Deep networks face gradient flow problems:

# Vanishing gradients: sigmoid derivative is small (max 0.25)
z = np.array([[-5, -2, 0, 2, 5]])
sig = 1 / (1 + np.exp(-z))
sig_grad = sig * (1 - sig)
print(f"Sigmoid gradients: {sig_grad}")
print(f"Max gradient: {sig_grad.max():.4f}")

# In deep networks, these multiply: 0.25^100 ≈ 0 (vanishing!)
# Solution: Use ReLU instead

# Exploding gradients: large weight updates
# Solution: Gradient clipping, batch normalization

# Example: clip gradients
gradient = np.array([-100, 50, -200, 75])
max_norm = 1.0
if np.linalg.norm(gradient) > max_norm:
    gradient = gradient * (max_norm / np.linalg.norm(gradient))
print(f"Clipped gradient: {gradient}")

Key Takeaway

Understanding forward propagation, backpropagation, and gradient descent at the mathematical level builds intuition that frameworks like PyTorch will later abstract away. This foundation is invaluable when debugging and designing networks.

Practical Exercise

Implement a 2-layer neural network from scratch that:

  1. Solves the XOR problem (nonlinear)
  2. Computes forward and backward passes correctly
  3. Trains using gradient descent
  4. Visualizes loss over epochs
  5. Tests on new inputs
import numpy as np
import matplotlib.pyplot as plt

class SimpleNN:
    """2-layer neural network: input -> hidden -> output"""

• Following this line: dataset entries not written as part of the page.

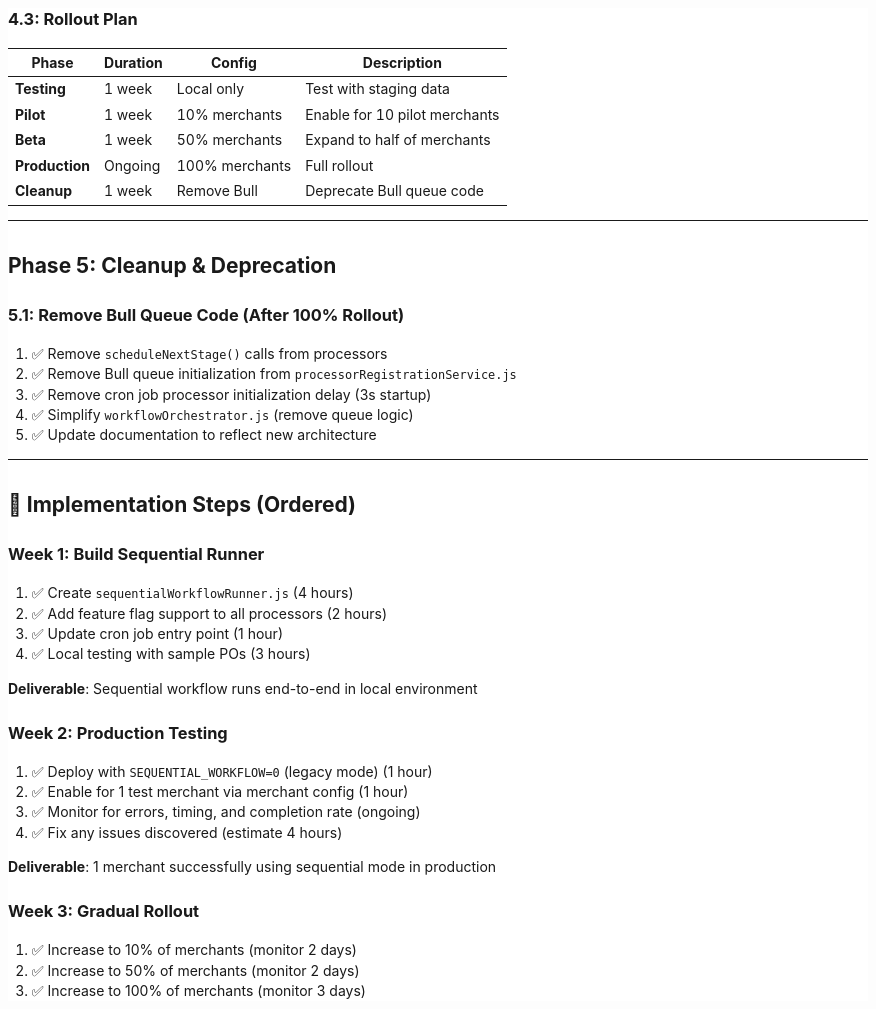 ### 4.3: Rollout Plan

| Phase | Duration | Config | Description |
|-------|----------|--------|-------------|
| **Testing** | 1 week | Local only | Test with staging data |
| **Pilot** | 1 week | 10% merchants | Enable for 10 pilot merchants |
| **Beta** | 1 week | 50% merchants | Expand to half of merchants |
| **Production** | Ongoing | 100% merchants | Full rollout |
| **Cleanup** | 1 week | Remove Bull | Deprecate Bull queue code |

---

## Phase 5: Cleanup & Deprecation

### 5.1: Remove Bull Queue Code (After 100% Rollout)

1. ✅ Remove `scheduleNextStage()` calls from processors
2. ✅ Remove Bull queue initialization from `processorRegistrationService.js`
3. ✅ Remove cron job processor initialization delay (3s startup)
4. ✅ Simplify `workflowOrchestrator.js` (remove queue logic)
5. ✅ Update documentation to reflect new architecture

---

## 🚀 Implementation Steps (Ordered)

### Week 1: Build Sequential Runner
1. ✅ Create `sequentialWorkflowRunner.js` (4 hours)
2. ✅ Add feature flag support to all processors (2 hours)
3. ✅ Update cron job entry point (1 hour)
4. ✅ Local testing with sample POs (3 hours)

**Deliverable**: Sequential workflow runs end-to-end in local environment

### Week 2: Production Testing
1. ✅ Deploy with `SEQUENTIAL_WORKFLOW=0` (legacy mode) (1 hour)
2. ✅ Enable for 1 test merchant via merchant config (1 hour)
3. ✅ Monitor for errors, timing, and completion rate (ongoing)
4. ✅ Fix any issues discovered (estimate 4 hours)

**Deliverable**: 1 merchant successfully using sequential mode in production

### Week 3: Gradual Rollout
1. ✅ Increase to 10% of merchants (monitor 2 days)
2. ✅ Increase to 50% of merchants (monitor 2 days)
3. ✅ Increase to 100% of merchants (monitor 3 days)
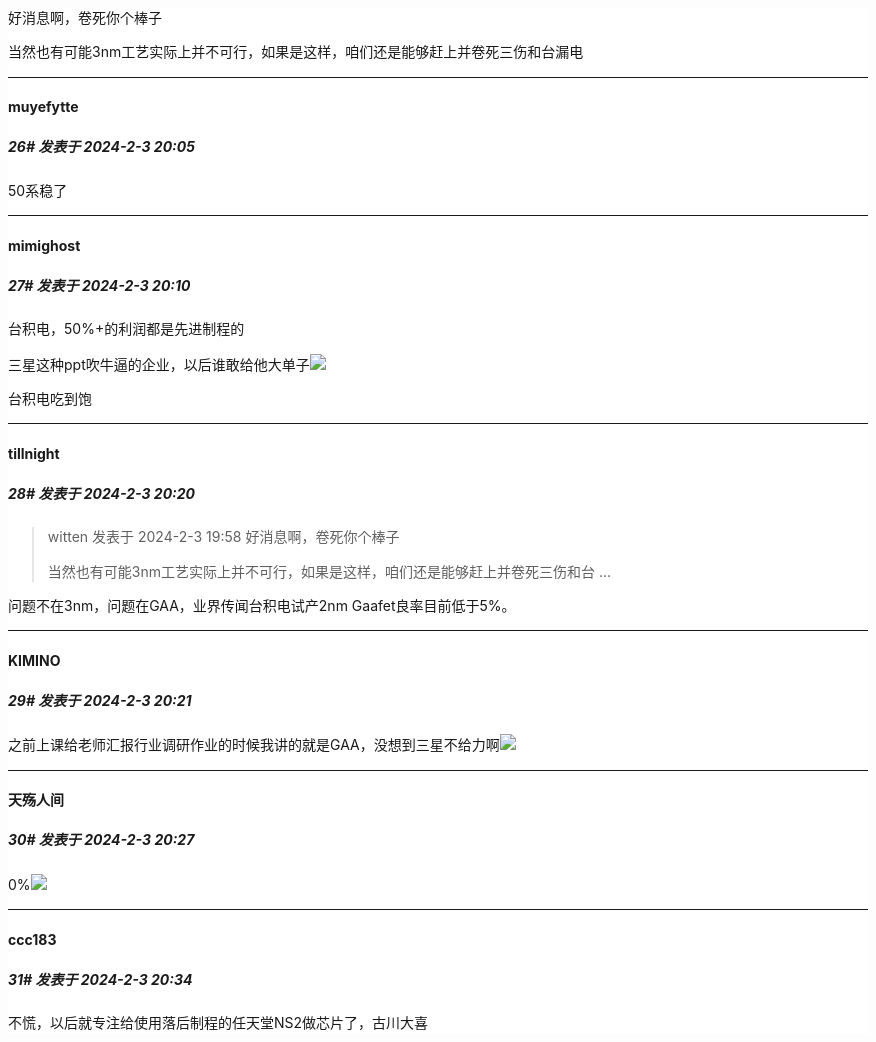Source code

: 好消息啊，卷死你个棒子

当然也有可能3nm工艺实际上并不可行，如果是这样，咱们还是能够赶上并卷死三伤和台漏电

*****

####  muyefytte  
##### 26#       发表于 2024-2-3 20:05

50系稳了

*****

####  mimighost  
##### 27#       发表于 2024-2-3 20:10

台积电，50%+的利润都是先进制程的

三星这种ppt吹牛逼的企业，以后谁敢给他大单子<img src="https://static.saraba1st.com/image/smiley/face2017/067.png" referrerpolicy="no-referrer">

台积电吃到饱

*****

####  tillnight  
##### 28#       发表于 2024-2-3 20:20

<blockquote>witten 发表于 2024-2-3 19:58
好消息啊，卷死你个棒子

当然也有可能3nm工艺实际上并不可行，如果是这样，咱们还是能够赶上并卷死三伤和台 ...</blockquote>
问题不在3nm，问题在GAA，业界传闻台积电试产2nm Gaafet良率目前低于5%。

*****

####  KIMINO  
##### 29#       发表于 2024-2-3 20:21

之前上课给老师汇报行业调研作业的时候我讲的就是GAA，没想到三星不给力啊<img src="https://static.saraba1st.com/image/smiley/face2017/067.png" referrerpolicy="no-referrer">

*****

####  天殇人间  
##### 30#       发表于 2024-2-3 20:27

0%<img src="https://static.saraba1st.com/image/smiley/face2017/067.png" referrerpolicy="no-referrer">

*****

####  ccc183  
##### 31#       发表于 2024-2-3 20:34

不慌，以后就专注给使用落后制程的任天堂NS2做芯片了，古川大喜
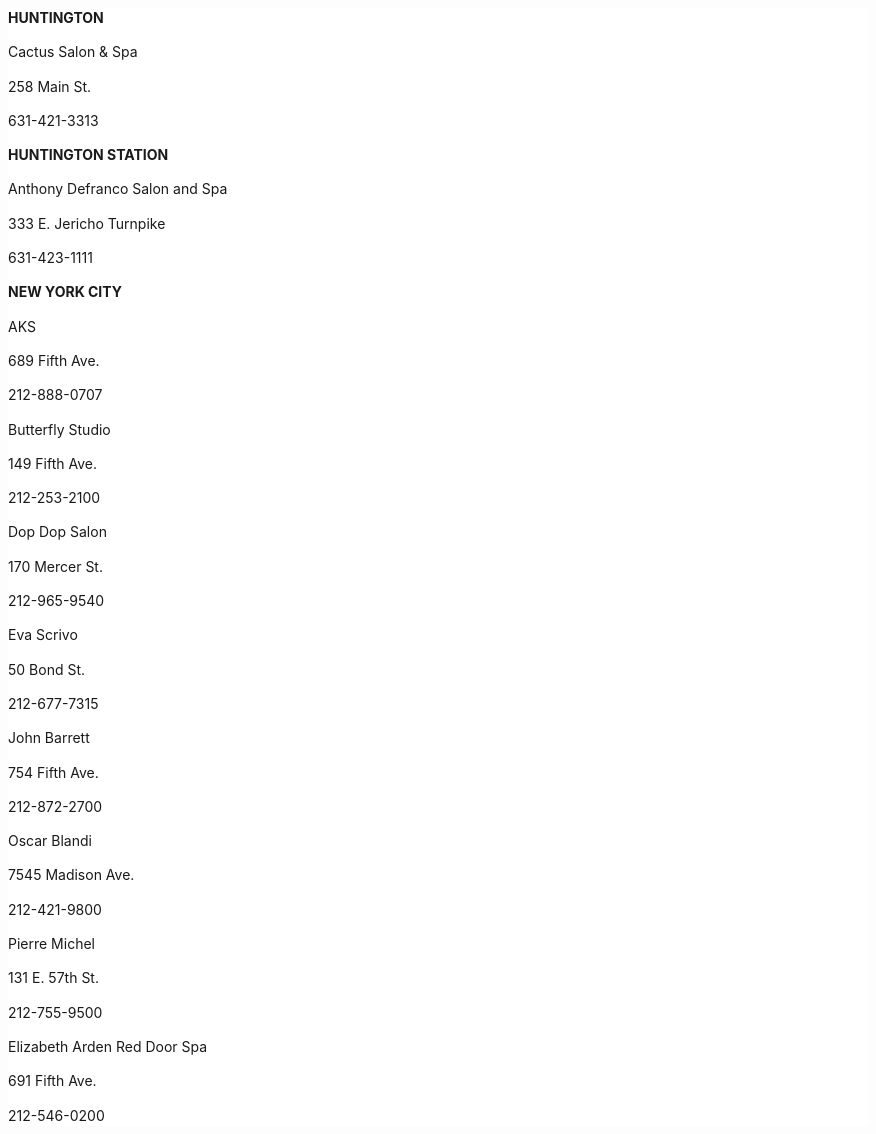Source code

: **HUNTINGTON**

Cactus Salon &amp; Spa

258 Main St.

631-421-3313

**HUNTINGTON STATION**

Anthony Defranco Salon and Spa

333 E. Jericho Turnpike

631-423-1111

**NEW YORK CITY**

AKS

689 Fifth Ave.

212-888-0707

Butterfly Studio

149 Fifth Ave.

212-253-2100

Dop Dop Salon

170 Mercer St.

212-965-9540

Eva Scrivo

50 Bond St.

212-677-7315

John Barrett

754 Fifth Ave.

212-872-2700

Oscar Blandi

7545 Madison Ave.

212-421-9800

Pierre Michel

131 E. 57th St.

212-755-9500

Elizabeth Arden Red Door Spa

691 Fifth Ave.

212-546-0200
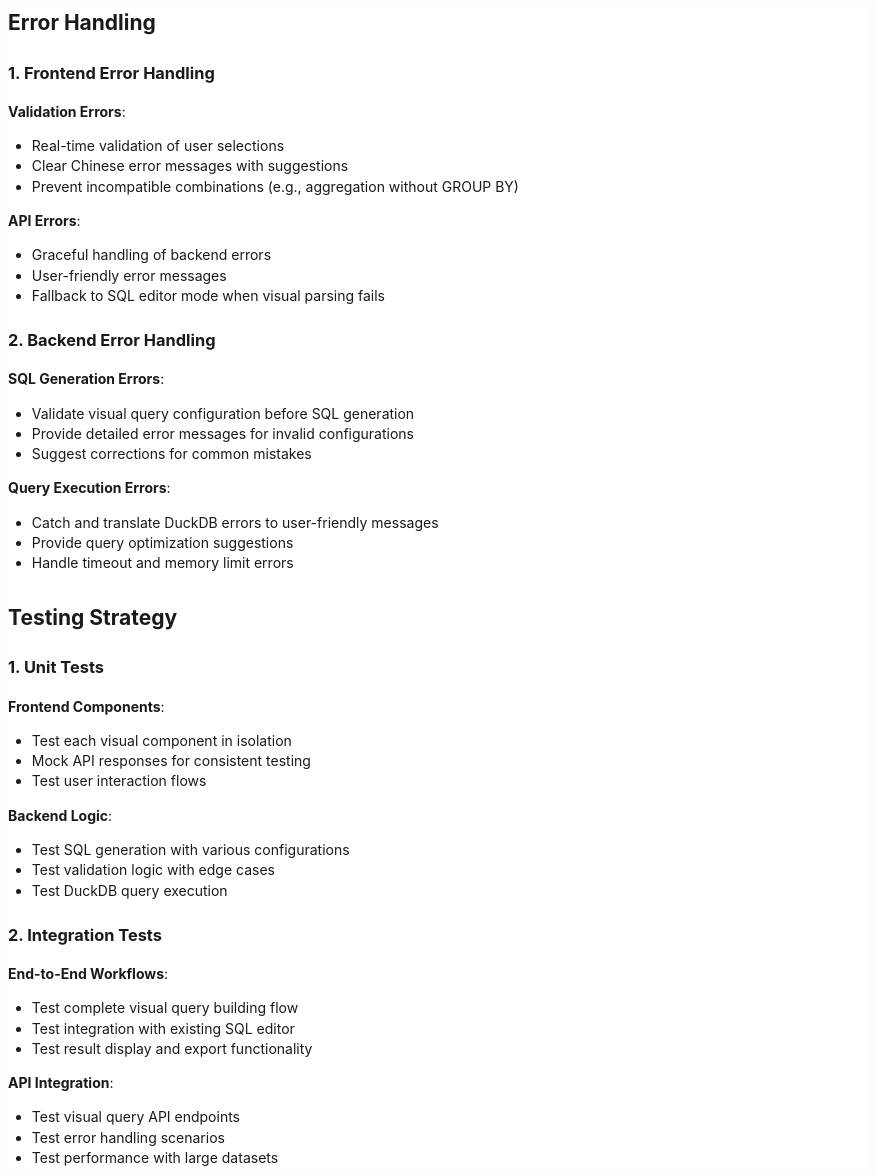 ## Error Handling

### 1. Frontend Error Handling

**Validation Errors**:
- Real-time validation of user selections
- Clear Chinese error messages with suggestions
- Prevent incompatible combinations (e.g., aggregation without GROUP BY)

**API Errors**:
- Graceful handling of backend errors
- User-friendly error messages
- Fallback to SQL editor mode when visual parsing fails

### 2. Backend Error Handling

**SQL Generation Errors**:
- Validate visual query configuration before SQL generation
- Provide detailed error messages for invalid configurations
- Suggest corrections for common mistakes

**Query Execution Errors**:
- Catch and translate DuckDB errors to user-friendly messages
- Provide query optimization suggestions
- Handle timeout and memory limit errors

## Testing Strategy

### 1. Unit Tests

**Frontend Components**:
- Test each visual component in isolation
- Mock API responses for consistent testing
- Test user interaction flows

**Backend Logic**:
- Test SQL generation with various configurations
- Test validation logic with edge cases
- Test DuckDB query execution

### 2. Integration Tests

**End-to-End Workflows**:
- Test complete visual query building flow
- Test integration with existing SQL editor
- Test result display and export functionality

**API Integration**:
- Test visual query API endpoints
- Test error handling scenarios
- Test performance with large datasets
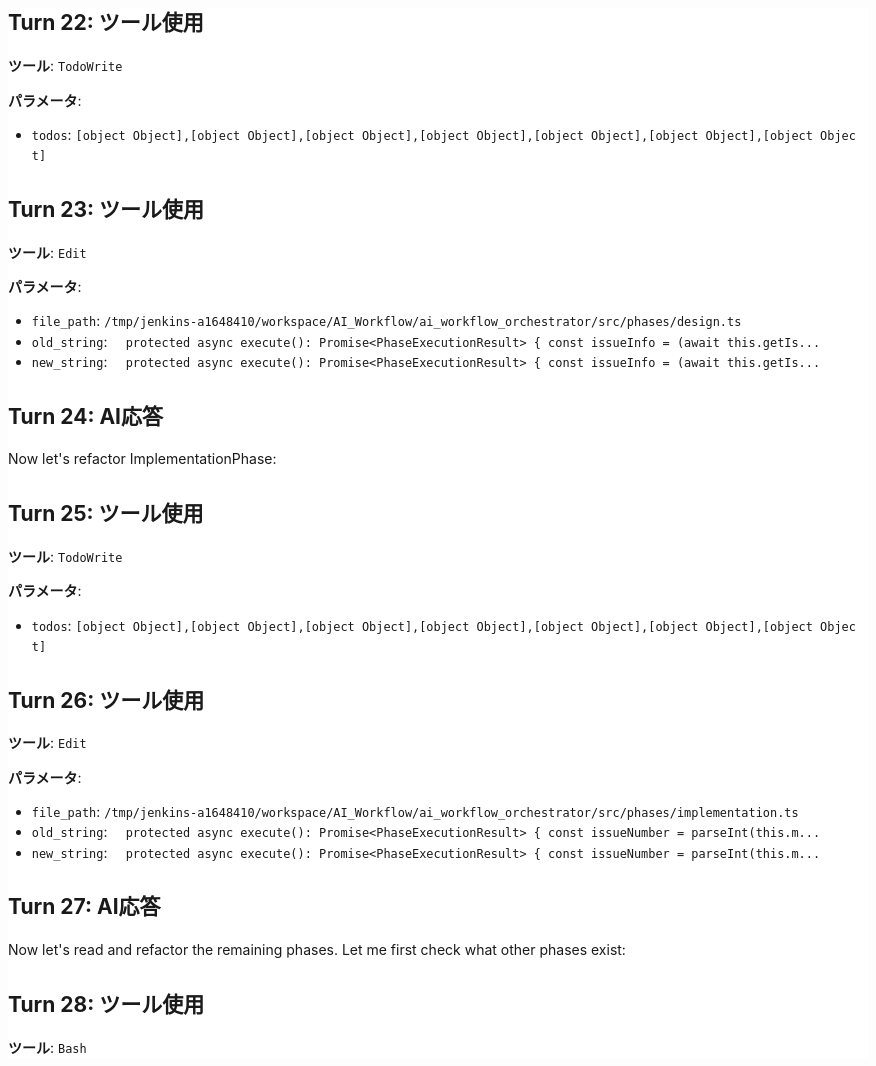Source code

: ## Turn 22: ツール使用

**ツール**: `TodoWrite`

**パラメータ**:
- `todos`: `[object Object],[object Object],[object Object],[object Object],[object Object],[object Object],[object Object]`

## Turn 23: ツール使用

**ツール**: `Edit`

**パラメータ**:
- `file_path`: `/tmp/jenkins-a1648410/workspace/AI_Workflow/ai_workflow_orchestrator/src/phases/design.ts`
- `old_string`: `  protected async execute(): Promise<PhaseExecutionResult> {
    const issueInfo = (await this.getIs...`
- `new_string`: `  protected async execute(): Promise<PhaseExecutionResult> {
    const issueInfo = (await this.getIs...`

## Turn 24: AI応答

Now let's refactor ImplementationPhase:

## Turn 25: ツール使用

**ツール**: `TodoWrite`

**パラメータ**:
- `todos`: `[object Object],[object Object],[object Object],[object Object],[object Object],[object Object],[object Object]`

## Turn 26: ツール使用

**ツール**: `Edit`

**パラメータ**:
- `file_path`: `/tmp/jenkins-a1648410/workspace/AI_Workflow/ai_workflow_orchestrator/src/phases/implementation.ts`
- `old_string`: `  protected async execute(): Promise<PhaseExecutionResult> {
    const issueNumber = parseInt(this.m...`
- `new_string`: `  protected async execute(): Promise<PhaseExecutionResult> {
    const issueNumber = parseInt(this.m...`

## Turn 27: AI応答

Now let's read and refactor the remaining phases. Let me first check what other phases exist:

## Turn 28: ツール使用

**ツール**: `Bash`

    def __init__(self, input_size, hidden_size, output_size, learning_rate=0.01):
        # Your implementation
        pass

    def forward(self, X):
        # Forward pass: compute predictions
        pass

    def backward(self, X, y):
        # Compute gradients with backpropagation
        pass

    def train(self, X, y, epochs=1000):
        # Training loop with gradient descent
        pass

# Test on XOR problem
X = np.array([[0, 0], [0, 1], [1, 0], [1, 1]])
y = np.array([[0], [1], [1], [0]])

nn = SimpleNN(input_size=2, hidden_size=4, output_size=1, learning_rate=0.1)
losses = nn.train(X, y, epochs=5000)

# Visualization:
# 1. Loss curve over epochs
# 2. Final predictions vs targets
# 3. Decision boundary visualization

Complete this implementation to solidify your understanding before moving to PyTorch.